- **Problem statement**: The answer is to be an exact copy of the lines below running from the line with "Ele se emocionou" down to the line with "nariz do paciente", both ends included, and nothing more.

──────── Supplied material ────────

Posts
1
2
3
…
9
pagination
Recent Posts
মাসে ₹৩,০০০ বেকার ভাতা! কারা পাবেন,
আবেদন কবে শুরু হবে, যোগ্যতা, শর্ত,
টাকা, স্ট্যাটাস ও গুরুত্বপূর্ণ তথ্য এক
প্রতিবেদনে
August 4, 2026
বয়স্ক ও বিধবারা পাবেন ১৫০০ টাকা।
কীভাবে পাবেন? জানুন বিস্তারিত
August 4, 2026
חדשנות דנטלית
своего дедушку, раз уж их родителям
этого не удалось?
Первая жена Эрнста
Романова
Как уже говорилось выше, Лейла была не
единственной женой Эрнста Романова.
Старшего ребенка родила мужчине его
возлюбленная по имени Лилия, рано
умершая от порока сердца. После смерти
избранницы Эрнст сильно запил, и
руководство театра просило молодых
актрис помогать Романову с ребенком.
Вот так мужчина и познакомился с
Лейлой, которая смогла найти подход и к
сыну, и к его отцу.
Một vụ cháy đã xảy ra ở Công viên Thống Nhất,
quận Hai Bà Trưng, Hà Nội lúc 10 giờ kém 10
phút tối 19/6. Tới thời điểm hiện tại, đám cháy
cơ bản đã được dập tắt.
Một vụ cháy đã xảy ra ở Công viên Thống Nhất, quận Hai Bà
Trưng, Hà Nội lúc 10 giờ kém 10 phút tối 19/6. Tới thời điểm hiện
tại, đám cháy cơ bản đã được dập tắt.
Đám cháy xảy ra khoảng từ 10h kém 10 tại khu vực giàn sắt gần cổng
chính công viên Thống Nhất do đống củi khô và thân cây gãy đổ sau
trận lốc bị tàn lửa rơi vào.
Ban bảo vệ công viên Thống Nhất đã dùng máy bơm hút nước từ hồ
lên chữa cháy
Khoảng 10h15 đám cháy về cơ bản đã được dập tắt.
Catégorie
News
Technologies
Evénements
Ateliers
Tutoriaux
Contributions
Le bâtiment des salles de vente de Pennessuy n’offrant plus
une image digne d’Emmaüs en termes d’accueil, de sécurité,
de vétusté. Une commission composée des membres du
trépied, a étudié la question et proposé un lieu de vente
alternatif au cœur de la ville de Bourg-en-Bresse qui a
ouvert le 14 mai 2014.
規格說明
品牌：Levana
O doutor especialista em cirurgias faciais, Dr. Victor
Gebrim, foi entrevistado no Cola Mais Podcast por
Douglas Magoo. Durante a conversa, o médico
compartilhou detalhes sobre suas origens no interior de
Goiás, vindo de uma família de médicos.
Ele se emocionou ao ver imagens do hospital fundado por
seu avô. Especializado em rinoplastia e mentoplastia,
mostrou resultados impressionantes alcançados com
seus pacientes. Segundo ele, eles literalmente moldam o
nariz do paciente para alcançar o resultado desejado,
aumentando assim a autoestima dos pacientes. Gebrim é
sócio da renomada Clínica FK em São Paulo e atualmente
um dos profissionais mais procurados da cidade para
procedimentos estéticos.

────────

- **Solution below**:
Ele se emocionou ao ver imagens do hospital fundado por
seu avô. Especializado em rinoplastia e mentoplastia,
mostrou resultados impressionantes alcançados com
seus pacientes. Segundo ele, eles literalmente moldam o
nariz do paciente para alcançar o resultado desejado,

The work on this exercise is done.